What was once considered a photographic mistake has now become part of contemporary photography. Critics are examining archives, identifying such moments, and giving them new value. This shift follows the logic of progress: the more perfect the image becomes, the less life it seems to contain.
Technical perfection often makes images too lifeless and too algorithmic. If the aesthetics of bokeh once allowed for ambiguity, modern autofocus has changed the logic, making the image pin sharp, but unambiguous, digital, and predictable. Focusing error restores uniqueness to the frame and gives it breath.
Photography has always lived in tension between automatism and intention. The error appears in this interval. It emerges when attention overtakes the camera, when the gesture becomes more important than the setting, when the result diverges from the plan yet keeps the energy of the moment. The error does not record an object; it records the presence of the one who sees.
Technical errors are the most visible form of human participation. Blur, overexposure, or a slight tilt of the horizon do not destroy the image but open the process in which it is born. Every shift in exposure or trace of noise reminds us of the time between the moment of seeing and the moment of capture.
Such errors do not distort reality; they function as indexical traces of physical effort, registering the instability of the photographic act itself. When light ceases to be a tool and turns into motion, the image begins to breathe. Sometimes it is simply a road at dusk — car lights stretched into lines, street lamps fading, and the image still holding the light that has already gone. In this motion remains a trace of presence.
Compositional errors do not disrupt order; they liberate it. The absence of a center, the loss of symmetry, or an uncertain line of sight make the frame fluid. The image stops being a scheme and starts to search. Such a frame does not live in balance, but in a state of constant displacement, where attention replaces composition.
At times, an error appears in color. When tones come into conflict, the image stops being smooth. Such imperfection makes the frame alive: light and movement collide, creating an inner tension that cannot be simulated.
Errors of meaning arise when photography stops telling stories. When the image no longer explains or reports, meaning does not disappear but shifts beneath the layer of motion. It does not speak directly but manifests as a symbol that demands attention. To perceive it, one should not read the image through the objects in the frame, but look deeper into the rhythm of the gesture. Ambiguity, delay, and optical paradoxes make us look longer. The error makes possible a prolonged presence — something photography loses when it becomes too clear.

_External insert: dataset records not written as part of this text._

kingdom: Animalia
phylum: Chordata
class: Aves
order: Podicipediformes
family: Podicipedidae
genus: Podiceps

Sometimes the error is not in the image but in the very status of the photographer. The refusal of control, work in motion, and the intersection with the painterly gesture are often seen as a deviation from professionalism. Yet it is precisely here that photography becomes closer to art, caught between genres and turning into intermedia. When the camera ceases to be an instrument of fixation, it becomes a medium that feels and responds.
What if all errors were brought together?
I once tried to find out. From that experiment, the concept of metaphotography emerged. It absorbed all these errors and made them the structure of its language. They do not accumulate as random deviations, but are constrained and aligned through a protocol that renders them legible as a coherent photographic act. It does not destroy photography but restores its human dimension. The error becomes not a mark of negligence but a proof of participation. In every imperfection remains a moment of presence — something that cannot be repeated or reproduced.
The main idea of my artistic research is to understand whether photography loses its meaning when errors accumulate, and what is needed so that such work does not dissolve into formalism or chance. Here, chance is not an accident of success but a form of precision that arises from motion governed by constraint.
What do I seek in this process?
Each work is built on the search for coincidences where the visible and the inner meet in a single instant. Beneath the surface of the image, there are always symbols that form meaning yet resist direct interpretation. Their sense unfolds not through clarity but through attention. Meaning remains within motion, beneath the gesture.
Can metaphotography be the quintessence of photographic errors gathered and coinciding in a single moment, without dissolving into chance, and capable of sustaining a language through structure rather than effect? Probably. But as I see it now, from them arises a language in which every inaccuracy retains meaning.
These inaccuracies return the human to photography: in the age of machine vision, error is the last thing that remains human.